Tuesday, September 1, 2015

Signal Hill spring

After a walk on Table Mountain - above - with my friend Marijke, a whim led me to point the Landcruiser towards Signal Hill, on the off chance that I might see some spring flowers.

What a whim!

I made noises as I walked.

Happy noises.

How beautiful. And on the first day of South Africa's spring.

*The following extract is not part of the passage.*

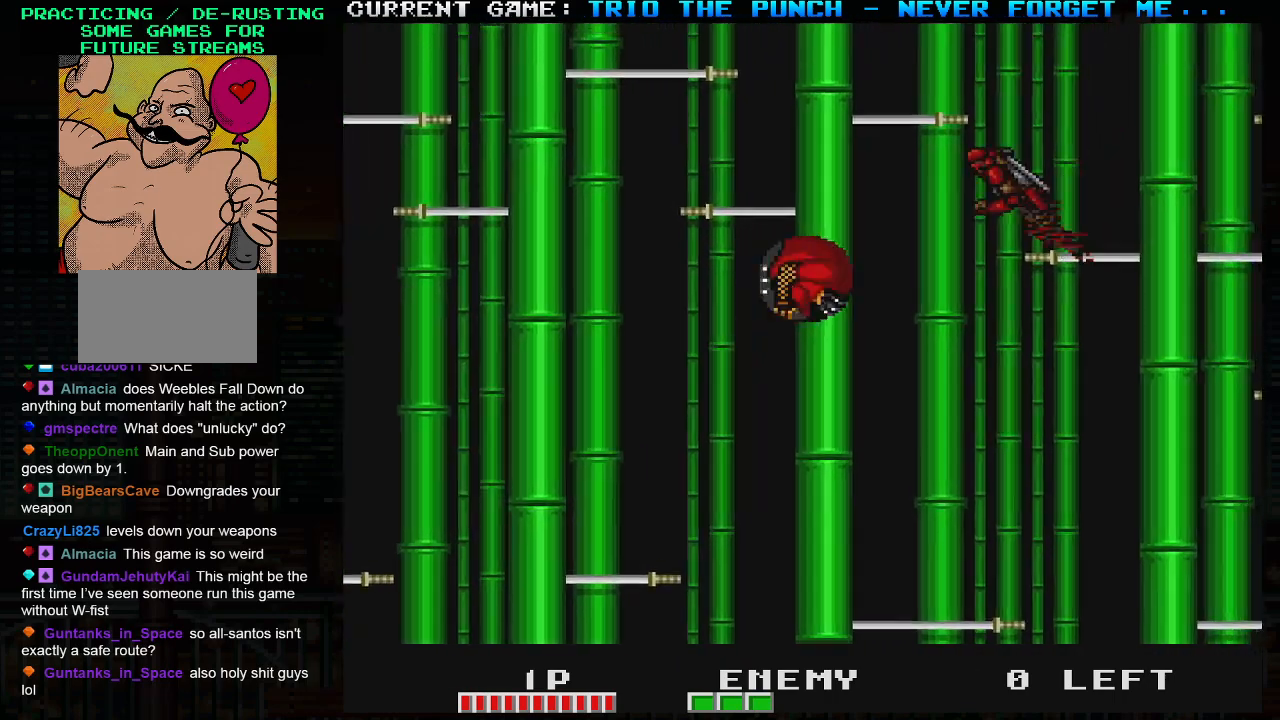
{"buttons": [], "left_stick": "center", "events": [[83, "SQUARE", "down"], [117, "TRIANGLE", "up"], [200, "SQUARE", "up"], [250, "left_stick", "center"]]}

The white flowers like snow are Cape daisies, or rain daisies - Dimorphotheca pluvialis. And it has rained for a couple of days, after a lower-than-average winter rainfall. Between them, the geophytes (bulbs, corms, tubers - all underground storage organs) are beginning to open.

The unfortunately named Morea flaccida, above. [Correction: I think it is M. miniata]

Oxalis obtusa, above, in mats inbetween the white.

Lotononis prostrata, above - no more than an inch tall. 

Hermannia althaefolia, above. I love the Hermannias, like little bells.

Nemesia barbata  - occurs mostly after fire, and fire was here. So tiny, so perfect, so dramatic in miniature.

Hm. I don't know, above. [Ha, got it! Zaluzianskya divaricata]

What a city.

On a side note:

I renewed my Botanical Society of South Africa membership yesterday. It gains me free entry to any national botanic garden - like Kirstenbosch - in South Africa (I boosted my membership this year to include a guest). If you appreciate our plants and their environment, please buy a membership. Membership fees keep this extraordinary NGO alive, staffed by volunteers. The Botanical Society produces the exceptional field guides  that describe our flora by region, and it supports vital conservation work and education. I consider membership of the Botanical Society to be part of our floral civic duty.

You can purchase membership at any national botanical garden (much faster and easier) or online.